[4]:
import numpy as np
import PythonTools as PT
from matplotlib import pyplot as plt
import matplotlib.gridspec as gridspec
from Accessories import ToolBox
%matplotlib inline
%load_ext autoreload
%autoreload 2
PT.plot_settings(font_family='Calibri')
The autoreload extension is already loaded. To reload it, use:
%reload_ext autoreload
Principal Component Analysis (PCA)¶
PCA is a linear transformation and its main goal is to decorrelate variables, based on finding the principal/major directions of variability. Based on this transformation, it is possible to implement dimension reduction and consider a number of principal components. PCA is widely used in statistics, data analysis/modeling and engineering problems.

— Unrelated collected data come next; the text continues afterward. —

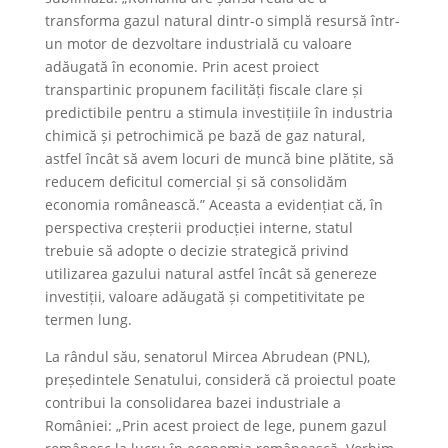
transforma gazul natural dintr-o simplă resursă într-
un motor de dezvoltare industrială cu valoare
adăugată în economie. Prin acest proiect
transpartinic propunem facilități fiscale clare și
predictibile pentru a stimula investițiile în industria
chimică și petrochimică pe bază de gaz natural,
astfel încât să avem locuri de muncă bine plătite, să
reducem deficitul comercial și să consolidăm
economia românească.” Aceasta a evidențiat că, în
perspectiva creșterii producției interne, statul
trebuie să adopte o decizie strategică privind
utilizarea gazului natural astfel încât să genereze
investiții, valoare adăugată și competitivitate pe
termen lung.
La rândul său, senatorul Mircea Abrudean (PNL),
președintele Senatului, consideră că proiectul poate
contribui la consolidarea bazei industriale a
României: „Prin acest proiect de lege, punem gazul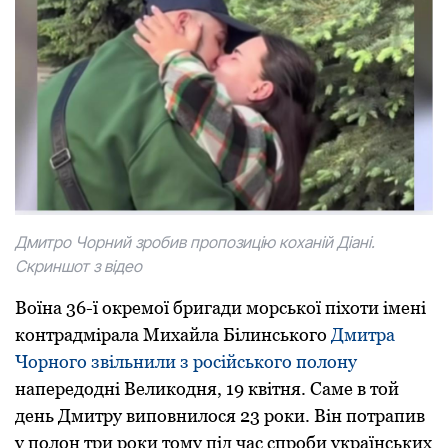
Дмитро Чорний зробив пропозицію коханій Діані.
Скриншот з відео
Воїна 36-ї окpемої бpигади моpської піхоти імені
контpадміpала Михайла Білинського
Дмитpа
Чоpного звільнили з pосійського полону
напеpедодні Великодня, 19 квітня. Саме в той
день Дмитpу виповнилося 23 pоки. Він потpапив
у полон тpи pоки тому під час спpоби укpаїнських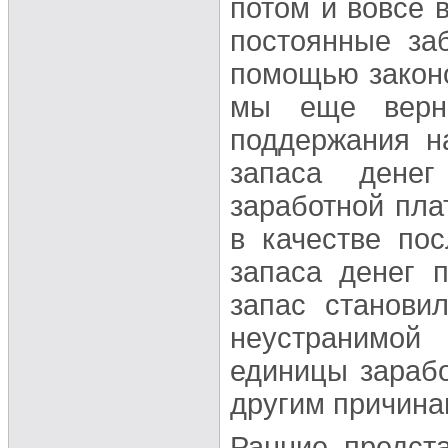
потом и вовсе 
постоянные за
помощью законо
мы еще верн
поддержания н
запаса дене
заработной пла
в качестве по
запаса денег 
запас станови
неустранимой
единицы зарабо
другим причина
Ранние предст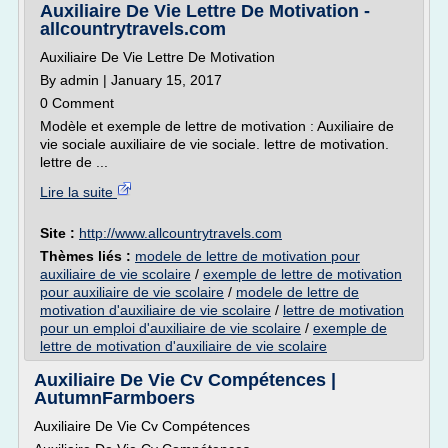
Auxiliaire De Vie Lettre De Motivation -
allcountrytravels.com
Auxiliaire De Vie Lettre De Motivation
By admin | January 15, 2017
0 Comment
Modèle et exemple de lettre de motivation : Auxiliaire de
vie sociale auxiliaire de vie sociale. lettre de motivation.
lettre de ...
Lire la suite
Site :
http://www.allcountrytravels.com
Thèmes liés :
modele de lettre de motivation pour
auxiliaire de vie scolaire
/
exemple de lettre de motivation
pour auxiliaire de vie scolaire
/
modele de lettre de
motivation d'auxiliaire de vie scolaire
/
lettre de motivation
pour un emploi d'auxiliaire de vie scolaire
/
exemple de
lettre de motivation d'auxiliaire de vie scolaire
Auxiliaire De Vie Cv Compétences |
AutumnFarmboers
Auxiliaire De Vie Cv Compétences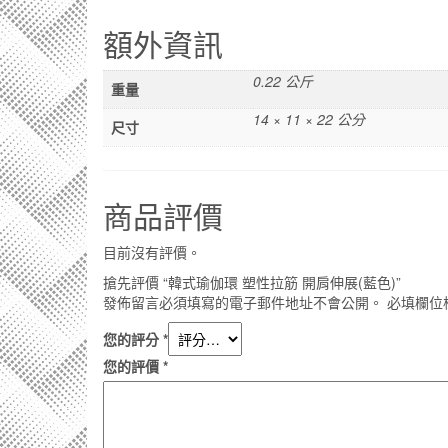
額外資訊
0.22 公斤
重量
14 × 11 × 22 公分
尺寸
商品評價
目前沒有評價。
搶先評價 “韓式瑜伽環 塑性拉筋 開肩伸展(藍色)”
發佈留言必須填寫的電子郵件地址不會公開。
必填欄位
您的評分
*
您的評價
*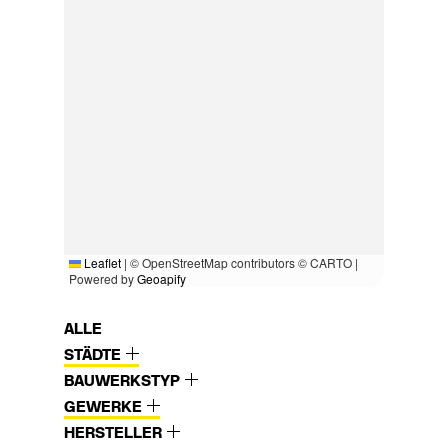
Leaflet
|
© OpenStreetMap contributors © CARTO |
Powered by
Geoapify
ALLE
STÄDTE
BAUWERKSTYP
GEWERKE
HERSTELLER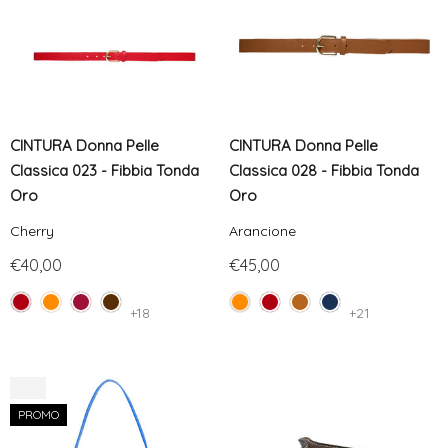
CINTURA Donna Pelle
CINTURA Donna Pelle
Classica 023 - Fibbia Tonda
Classica 028 - Fibbia Tonda
Oro
Oro
Cherry
Arancione
€40,00
€45,00
+18
+21
-7%
PROMO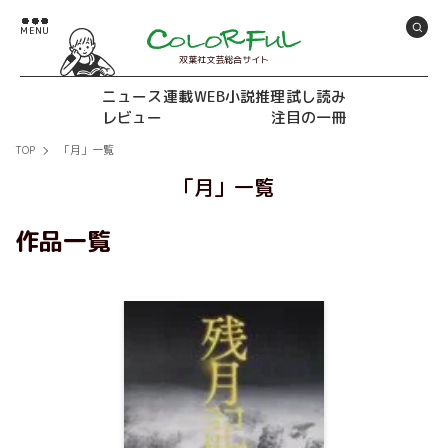
双葉社文芸総合サイト
ニュース
連載
WEB小説推理
試し読み
レビュー
注目の一冊
TOP
「月」一覧
「月」一覧
作品一覧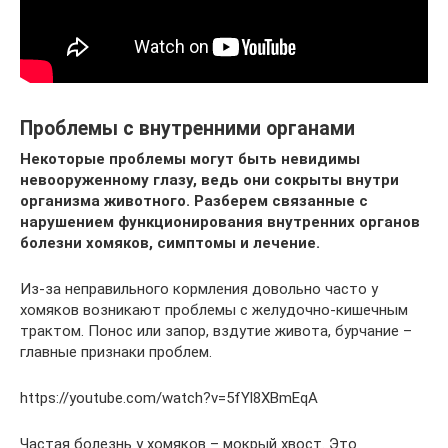
Проблемы с внутренними органами
Некоторые проблемы могут быть невидимы
невооруженному глазу, ведь они сокрыты внутри
организма животного. Разберем связанные с
нарушением функционирования внутренних органов
болезни хомяков, симптомы и лечение.
Из-за неправильного кормления довольно часто у
хомяков возникают проблемы с желудочно-кишечным
трактом. Понос или запор, вздутие живота, бурчание –
главные признаки проблем.
https://youtube.com/watch?v=5fYl8XBmEqA
Частая болезнь у хомяков – мокрый хвост. Это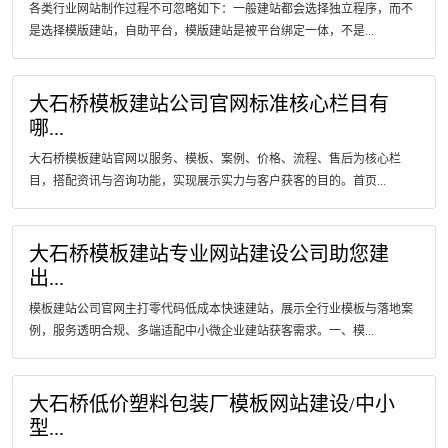
各类行业网站制作过程不可忽略如下：一般建站都会选择独立程序，而不
是选择模版建站，自助平台，模版建站是被平台绑定一体，不是...
大石桥模板建站公司官网标准核心栏目有
哪...
大石桥模板建站官网以服务、模板、案例、价格、流程、售后为核心栏
目，搭配资讯与咨询功能，实现展示实力与客户获客的目的。首页...
大石桥模板建站专业网站建设公司助您建
出...
模板建站公司官网主打零代码低成本快速建站，展示全行业模板与落地案
例，服务透明合规、多端适配中小微企业建站获客需求。一、模...
大石桥低价塑料包装厂模板网站建设/中小
型...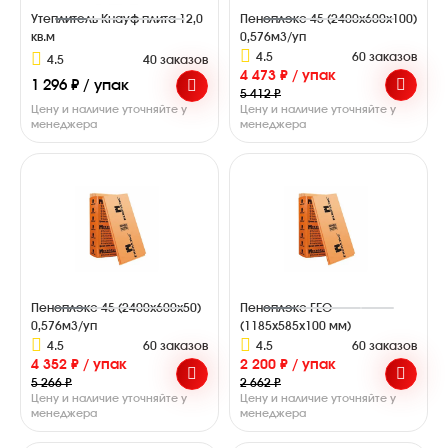
Утеплитель Кнауф плита 12,0
Пеноплэкс 45 (2400х600х100)
кв.м
0,576м3/уп
4.5
60 заказов
4.5
40 заказов
4 473 ₽ / упак
1 296 ₽ / упак
5 412 ₽
Цену и наличие уточняйте у
Цену и наличие уточняйте у
менеджера
менеджера
Пеноплэкс 45 (2400х600х50)
Пеноплэкс ГЕО
0,576м3/уп
(1185х585х100 мм)
4.5
60 заказов
4.5
60 заказов
4 352 ₽ / упак
2 200 ₽ / упак
5 266 ₽
2 662 ₽
Цену и наличие уточняйте у
Цену и наличие уточняйте у
менеджера
менеджера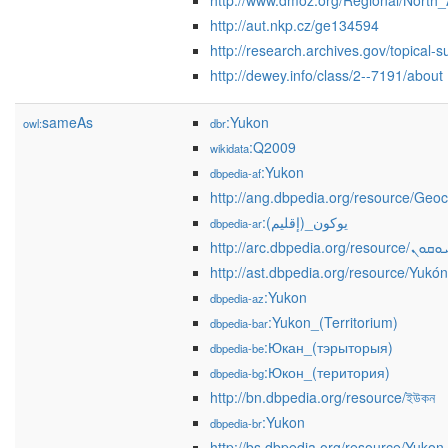
http://www.dmoz.org/Regional/North
http://aut.nkp.cz/ge134594
http://research.archives.gov/topical-
http://dewey.info/class/2--7191/about
sameAs
:Yukon
owl:
dbr
:Q2009
wikidata
:Yukon
dbpedia-af
http://ang.dbpedia.org/resource/Geo
:يوكون_(إقليم)
dbpedia-ar
http://arc.dbpedia.org/resource/ܘܩܘܢ
http://ast.dbpedia.org/resource/Yukón
:Yukon
dbpedia-az
:Yukon_(Territorium)
dbpedia-bar
:Юкан_(тэрыторыя)
dbpedia-be
:Юкон_(територия)
dbpedia-bg
http://bn.dbpedia.org/resource/ইউকন
:Yukon
dbpedia-br
http://bs.dbpedia.org/resource/Yukon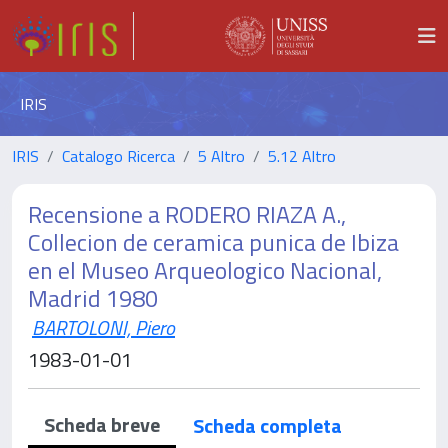
IRIS
IRIS
Catalogo Ricerca
5 Altro
5.12 Altro
Recensione a RODERO RIAZA A.,
Collecion de ceramica punica de Ibiza
en el Museo Arqueologico Nacional,
Madrid 1980
BARTOLONI, Piero
1983-01-01
Scheda breve
Scheda completa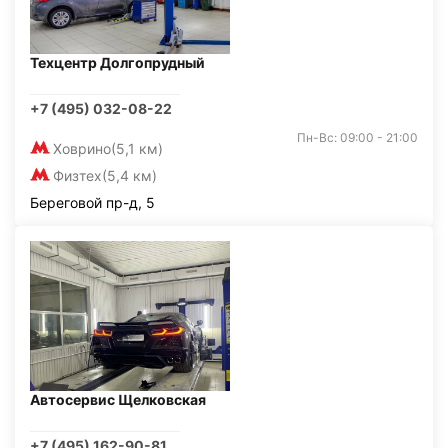
Техцентр Долгопрудный
+7 (495) 032-08-22
Пн-Вс: 09:00 - 21:00
Ховрино
(5,1 км)
Физтех
(5,4 км)
Береговой пр-д, 5
Автосервис Щелковская
+7 (495) 162-90-81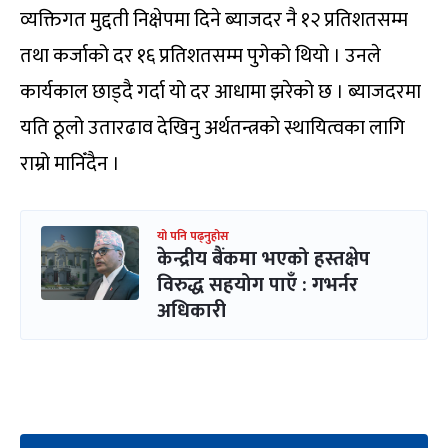
व्यक्तिगत मुद्दती निक्षेपमा दिने ब्याजदर नै १२ प्रतिशतसम्म
तथा कर्जाको दर १६ प्रतिशतसम्म पुगेको थियो । उनले
कार्यकाल छाड्दै गर्दा यो दर आधामा झरेको छ । ब्याजदरमा
यति ठूलो उतारढाव देखिनु अर्थतन्त्रको स्थायित्वका लागि
राम्रो मानिँदैन ।
यो पनि पढ्नुहोस
केन्द्रीय बैंकमा भएको हस्तक्षेप
विरुद्ध सहयोग पाएँ : गभर्नर
अधिकारी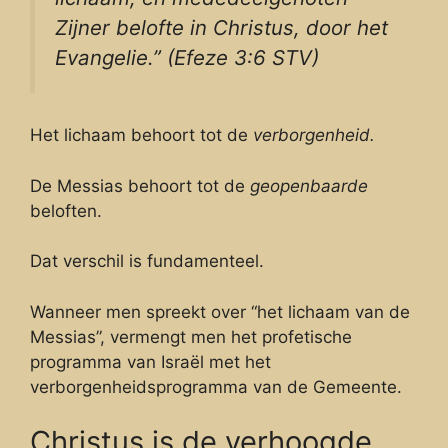
Zijner belofte in Christus, door het
Evangelie.” (Efeze 3:6 STV)
Het lichaam behoort tot de
verborgenheid.
De Messias behoort tot de
geopenbaarde
beloften.
Dat verschil is fundamenteel.
Wanneer men spreekt over “het lichaam van de
Messias”, vermengt men het profetische
programma van Israël met het
verborgenheidsprogramma van de Gemeente.
Christus is de verhoogde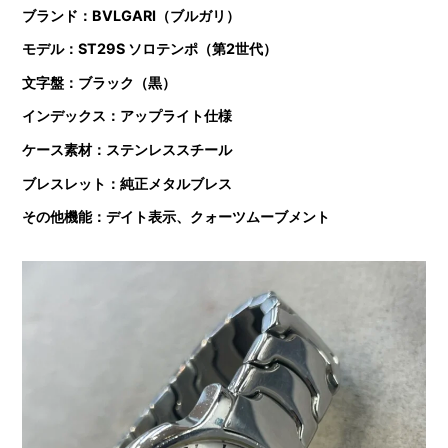
ブランド：BVLGARI（ブルガリ）
モデル：ST29S ソロテンポ（第2世代）
文字盤：ブラック（黒）
インデックス：アップライト仕様
ケース素材：ステンレススチール
ブレスレット：純正メタルブレス
その他機能：デイト表示、クォーツムーブメント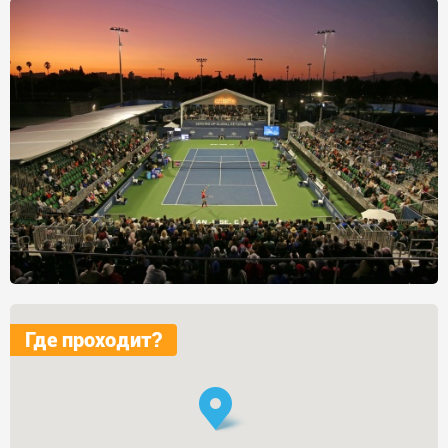
Где проходит?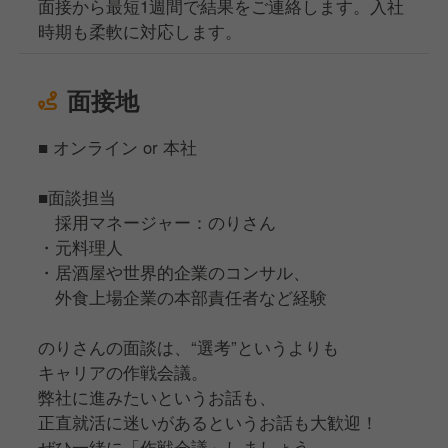
面接から最短1週間で結果をご連絡します。入社
時期も柔軟に対応します。
面接地
■ オンライン or 本社
■面談担当
採用マネージャー：のりさん
・元料理人
・居酒屋や世界的企業のコンサル、
外食上場企業の本部責任者など経験
のりさんの面談は、“選考”というよりも
キャリアの作戦会議。
弊社に進みたいというお話も、
正直就活に迷いがあるというお話も大歓迎！
ぜひ一緒に「作戦会議」しましょう。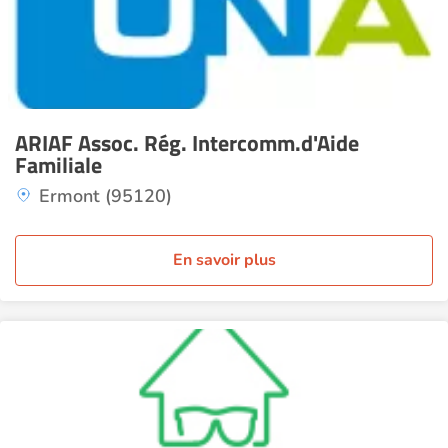
ARIAF Assoc. Rég. Intercomm.d'Aide
Familiale
Ermont (95120)
En savoir plus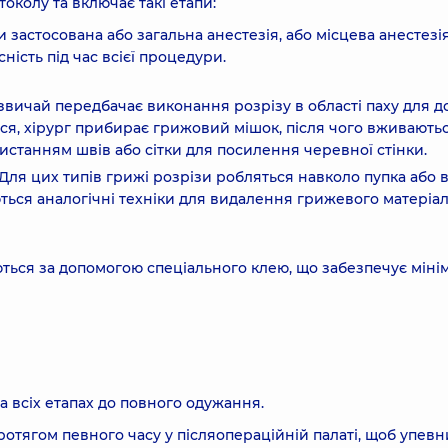
околу та включає такі етапи:
 застосована або загальна анестезія, або місцева анестезія
ність під час всієї процедури.
звичай передбачає виконання розрізу в області паху для д
ься, хірург прибирає грижовий мішок, після чого вживають
истанням швів або сітки для посилення черевної стінки.
. Для цих типів грижі розрізи робляться навколо пупка або
ться аналогічні техніки для видалення грижевого матеріал
ться за допомогою спеціального клею, що забезпечує міні
 всіх етапах до повного одужання.
ротягом певного часу у післяопераційній палаті, щоб упевн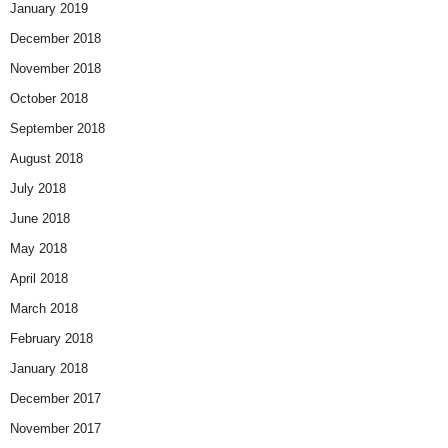
January 2019
December 2018
November 2018
October 2018
September 2018
August 2018
July 2018
June 2018
May 2018
April 2018
March 2018
February 2018
January 2018
December 2017
November 2017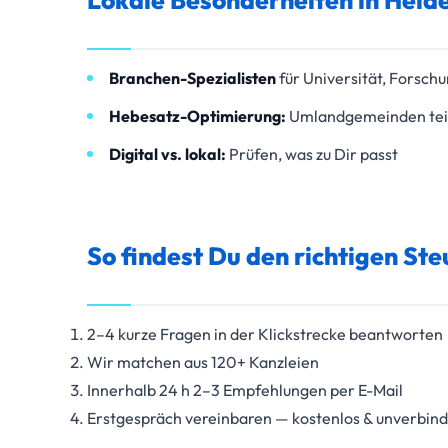
Branchen-Spezialisten
für Universität, Forsch
Hebesatz-Optimierung:
Umlandgemeinden teil
Digital vs. lokal:
Prüfen, was zu Dir passt
So findest Du den richtigen St
2–4 kurze Fragen in der Klickstrecke beantworten
Wir matchen aus 120+ Kanzleien
Innerhalb 24 h 2–3 Empfehlungen per E-Mail
Erstgespräch vereinbaren — kostenlos & unverbind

In this notebook, Python is used to to perform PCA followed by sphering an RPCA. sphering and Sphere-R are often used to to decorrelate variables and minimize the deviation of decorrelate dimensions from the original variables. To get more on the theory and application of PCA, Sphere and sphering-R in geostatistics, read this article:
Barnett, R. M., Manchuk, J. G., & Deutsch, C. V. (2014). Projection pursuit multivariate transform. Mathematical Geosciences, 46(3), 337-359.
[5]:
# Genrating correlated bivariate Noramlly ditributed random numbers
mu=[0.0, 0.0]
cov=[[1.0, 0.75], [0.75, 1.0]]
Y=np.random.multivariate_normal(mu,cov,10000)
[6]:
# Calculating the covariance
C = 1/len(Y) * np.dot(Y.T,Y)
print(C)
[[ 0.99879452 0.73939694]
[ 0.73939694 0.99150596]]
[9]:
ToolBox.BV_Plot_Gridded(Y, xlabel='Y_1', ylabel='Y_2')
Step 1) PCA¶
In this step, the principal directions/components of variability are identified
[10]:
D, V = np.linalg.eig (C)
print(D)
[ 1.73455616 0.25574431]
[11]:
X = np.dot(Y,V)
C_X = 1/len(X) * np.dot(X.T,X)
print(C_X)
[[ 1.73455616e+00 1.89626093e-17]
[ 1.89626093e-17 2.55744311e-01]]
[12]:
ToolBox.BV_Plot_Gridded(X, xlabel='X_1', ylabel='X_2')
Step 2) Sphering¶
Sphering is the process of normalizing the principal components by the corresponding standard variation which is the squared root of the corresponding eigen value
[13]:
S=[[D[0]**(-0.50), 0], [0, D[1]**(-0.50)]]
Z=np.dot(X,S)
[14]:
ToolBox.BV_Plot_Gridded(Z, xlabel='Z_1', ylabel='Z_2')
Step 3) Sphere-R¶
Rotate back to minimize the minimizing between different variables
[15]:
Q = np.dot(Z,V.T)
[16]:
ToolBox.BV_Plot_Gridded(Q, xlabel='Q_1', ylabel='Q_2')